Pembelaan dilakukan oleh kami, selama hampir tiga tahun tanpa jeda. Bahkan, sampai sekarang pun belum berhenti. Kami masih di sini. Di bidang advokasi bersama warga yang memang membutuhkan bantuan hukum.
Selain advokasi tersebut, puluhan kasus masyarakat juga masih kami tangani. Mulai dari kekerasan seksual pada anak, ribuan warga Manislor, Kabupaten Kuningan yang memperjuangkan untuk memperoleh KTP Elektronik (KTP-el), juga tentang diskriminasi dan persekusi atas warga Ahmadyah serta hak atas tanah sunda wiwitan, dll.
Masyarakat miskin yang buta hukum, dan kaum marjinal memang membutuhkan pembelaan hukum. Termasuk advokasi politik dalam hal ini kebijakan agar mereka bisa memperoleh hak atas hidup, sosial, budaya.
Pembelaan ini kebanyakan dilakukan oleh NGO. Saya lebih suka menggunakan istilah NGO ketimbang LSM (Lembaga Swadaya Masyarakat-red). Karena, saat ini LSM sudah menjamur se-antero Indonesia. Tapi, jangan ditanya tentang peran mereka.
Karena, tidak banyak LSM yang menjalankan fungsinya sebagai pembela warga.
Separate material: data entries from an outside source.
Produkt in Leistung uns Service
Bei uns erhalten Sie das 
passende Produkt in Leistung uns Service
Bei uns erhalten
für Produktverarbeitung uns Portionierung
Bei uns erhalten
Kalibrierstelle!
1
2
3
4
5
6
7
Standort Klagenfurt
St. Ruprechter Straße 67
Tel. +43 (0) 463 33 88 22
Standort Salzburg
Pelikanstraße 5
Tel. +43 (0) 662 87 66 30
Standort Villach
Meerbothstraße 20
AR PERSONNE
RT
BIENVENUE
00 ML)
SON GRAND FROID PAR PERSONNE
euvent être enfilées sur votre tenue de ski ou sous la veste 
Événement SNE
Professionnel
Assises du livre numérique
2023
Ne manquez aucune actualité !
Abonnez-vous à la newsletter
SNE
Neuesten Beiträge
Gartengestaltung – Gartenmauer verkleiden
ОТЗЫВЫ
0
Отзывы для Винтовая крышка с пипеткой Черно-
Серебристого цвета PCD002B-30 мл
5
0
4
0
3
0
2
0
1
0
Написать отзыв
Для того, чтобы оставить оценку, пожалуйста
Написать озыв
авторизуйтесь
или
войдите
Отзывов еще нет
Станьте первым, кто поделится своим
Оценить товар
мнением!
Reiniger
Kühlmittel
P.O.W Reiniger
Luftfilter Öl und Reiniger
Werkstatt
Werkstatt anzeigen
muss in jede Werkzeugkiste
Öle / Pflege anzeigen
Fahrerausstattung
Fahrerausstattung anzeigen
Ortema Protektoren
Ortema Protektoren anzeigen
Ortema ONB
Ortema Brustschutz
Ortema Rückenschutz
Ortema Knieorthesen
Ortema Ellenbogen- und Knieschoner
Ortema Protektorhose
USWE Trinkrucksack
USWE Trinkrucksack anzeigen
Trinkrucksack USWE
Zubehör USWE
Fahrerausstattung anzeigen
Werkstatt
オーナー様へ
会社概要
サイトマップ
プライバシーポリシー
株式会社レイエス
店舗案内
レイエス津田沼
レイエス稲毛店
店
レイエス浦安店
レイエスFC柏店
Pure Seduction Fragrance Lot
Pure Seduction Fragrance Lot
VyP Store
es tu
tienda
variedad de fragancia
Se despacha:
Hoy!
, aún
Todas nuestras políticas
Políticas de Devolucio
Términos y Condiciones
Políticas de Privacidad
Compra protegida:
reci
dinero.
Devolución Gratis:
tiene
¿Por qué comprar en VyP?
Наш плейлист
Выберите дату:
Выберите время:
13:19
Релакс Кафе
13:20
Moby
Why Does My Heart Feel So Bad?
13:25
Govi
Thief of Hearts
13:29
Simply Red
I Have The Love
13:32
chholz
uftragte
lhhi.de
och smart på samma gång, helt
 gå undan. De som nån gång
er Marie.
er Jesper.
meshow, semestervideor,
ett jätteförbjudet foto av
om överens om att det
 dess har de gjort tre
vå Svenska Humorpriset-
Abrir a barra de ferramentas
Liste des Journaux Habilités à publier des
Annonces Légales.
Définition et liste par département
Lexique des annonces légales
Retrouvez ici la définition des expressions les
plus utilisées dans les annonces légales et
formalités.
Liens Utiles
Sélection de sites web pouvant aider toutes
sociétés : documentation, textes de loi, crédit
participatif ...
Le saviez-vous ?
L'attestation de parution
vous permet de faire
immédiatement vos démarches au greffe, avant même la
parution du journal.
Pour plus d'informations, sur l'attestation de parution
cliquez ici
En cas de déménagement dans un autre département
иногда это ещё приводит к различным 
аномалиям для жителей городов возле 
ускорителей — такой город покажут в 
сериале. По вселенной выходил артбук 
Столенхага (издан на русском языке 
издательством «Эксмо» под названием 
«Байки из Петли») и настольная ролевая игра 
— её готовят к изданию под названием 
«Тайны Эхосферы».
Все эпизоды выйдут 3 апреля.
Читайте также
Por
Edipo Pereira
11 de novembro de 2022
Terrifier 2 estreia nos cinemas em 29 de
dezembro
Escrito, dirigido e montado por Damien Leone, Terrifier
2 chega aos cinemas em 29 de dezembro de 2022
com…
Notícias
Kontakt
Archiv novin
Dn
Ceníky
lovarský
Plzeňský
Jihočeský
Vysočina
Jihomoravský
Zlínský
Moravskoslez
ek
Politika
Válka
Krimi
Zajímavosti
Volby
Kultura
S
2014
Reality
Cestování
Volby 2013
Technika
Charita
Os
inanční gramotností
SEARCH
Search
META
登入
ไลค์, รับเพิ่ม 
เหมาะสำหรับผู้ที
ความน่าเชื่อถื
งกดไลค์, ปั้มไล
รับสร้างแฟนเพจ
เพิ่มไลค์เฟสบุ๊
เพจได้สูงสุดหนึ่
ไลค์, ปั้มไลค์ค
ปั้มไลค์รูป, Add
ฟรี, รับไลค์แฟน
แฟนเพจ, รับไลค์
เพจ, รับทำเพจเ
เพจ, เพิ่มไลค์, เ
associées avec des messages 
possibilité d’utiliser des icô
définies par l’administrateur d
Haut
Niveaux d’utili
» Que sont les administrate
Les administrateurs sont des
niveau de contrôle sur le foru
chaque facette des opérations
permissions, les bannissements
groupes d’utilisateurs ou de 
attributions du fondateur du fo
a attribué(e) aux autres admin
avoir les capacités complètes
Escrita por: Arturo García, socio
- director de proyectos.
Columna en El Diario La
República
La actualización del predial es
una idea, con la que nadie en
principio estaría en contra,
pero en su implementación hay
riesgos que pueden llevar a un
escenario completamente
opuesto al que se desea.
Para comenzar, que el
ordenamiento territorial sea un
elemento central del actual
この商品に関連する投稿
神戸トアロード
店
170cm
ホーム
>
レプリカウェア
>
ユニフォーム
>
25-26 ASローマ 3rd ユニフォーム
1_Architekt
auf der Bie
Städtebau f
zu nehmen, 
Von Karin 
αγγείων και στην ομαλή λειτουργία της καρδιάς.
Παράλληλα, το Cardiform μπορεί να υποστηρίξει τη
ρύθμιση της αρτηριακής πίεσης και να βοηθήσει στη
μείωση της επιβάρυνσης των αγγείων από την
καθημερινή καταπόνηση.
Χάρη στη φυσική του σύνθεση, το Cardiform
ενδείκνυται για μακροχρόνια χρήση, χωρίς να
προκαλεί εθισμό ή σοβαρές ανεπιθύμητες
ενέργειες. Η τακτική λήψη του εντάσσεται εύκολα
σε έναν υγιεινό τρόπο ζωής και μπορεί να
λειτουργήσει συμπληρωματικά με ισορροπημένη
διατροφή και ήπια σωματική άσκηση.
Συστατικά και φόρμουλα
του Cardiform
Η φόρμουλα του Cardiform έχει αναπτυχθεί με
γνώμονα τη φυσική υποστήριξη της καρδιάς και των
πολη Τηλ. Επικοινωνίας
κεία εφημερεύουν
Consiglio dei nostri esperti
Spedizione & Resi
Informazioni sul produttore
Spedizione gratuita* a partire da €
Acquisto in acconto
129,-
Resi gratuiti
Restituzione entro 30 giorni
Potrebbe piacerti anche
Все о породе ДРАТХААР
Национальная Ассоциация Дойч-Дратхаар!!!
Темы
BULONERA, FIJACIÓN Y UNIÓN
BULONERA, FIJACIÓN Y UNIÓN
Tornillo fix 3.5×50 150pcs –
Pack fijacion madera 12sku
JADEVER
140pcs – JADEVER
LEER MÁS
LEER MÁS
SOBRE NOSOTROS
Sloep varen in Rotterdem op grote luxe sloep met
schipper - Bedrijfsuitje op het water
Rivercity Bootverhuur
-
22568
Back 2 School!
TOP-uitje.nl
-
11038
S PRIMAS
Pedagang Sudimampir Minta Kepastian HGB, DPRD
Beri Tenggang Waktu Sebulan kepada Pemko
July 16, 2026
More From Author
Malahan, beberapa kasus terungkap kalau LSM jadi wadah untuk memeras. Bahkan ada juga yang menjadi bekingan pengusaha untuk menekan warga. Miris.
Para pejuang masyarakat akhirnya hanya mengerucut pada NGO ‘itu-itu saja’ yang memang telah berjuang sejak zaman represif orde baru (Orba).
Sementara, saat ini adalah eranya partai politik. Seorang politikus akan turut serta menentukan kebijakan publik. Sehingga apabila mereka melakukan advokasi kebijakan/politik, maka persoalan apapun akan lebih cepat direspon pemerintah daripada advokasi oleh NGO seperti kami.
Banyak persoalan yang dialami masyarakat miskin dan kaum marjinal. Mereka berjuang menuntut hak atas kebebasan berkeyakinan dan beragama, hak atas hidup, hak masyarakat adat dll. Juga kasus lingkungan hidup seperti yang pernah dialami warga Desa Antajaya. Persoalan itu makin menumpuk dari hari ke hari dan mereka semua membutuhkan solusi.
Lalu, bisakah mereka berharap pada politikus partai untuk memperjuangkannya? Biarlah ini dijawab oleh mereka para politisi.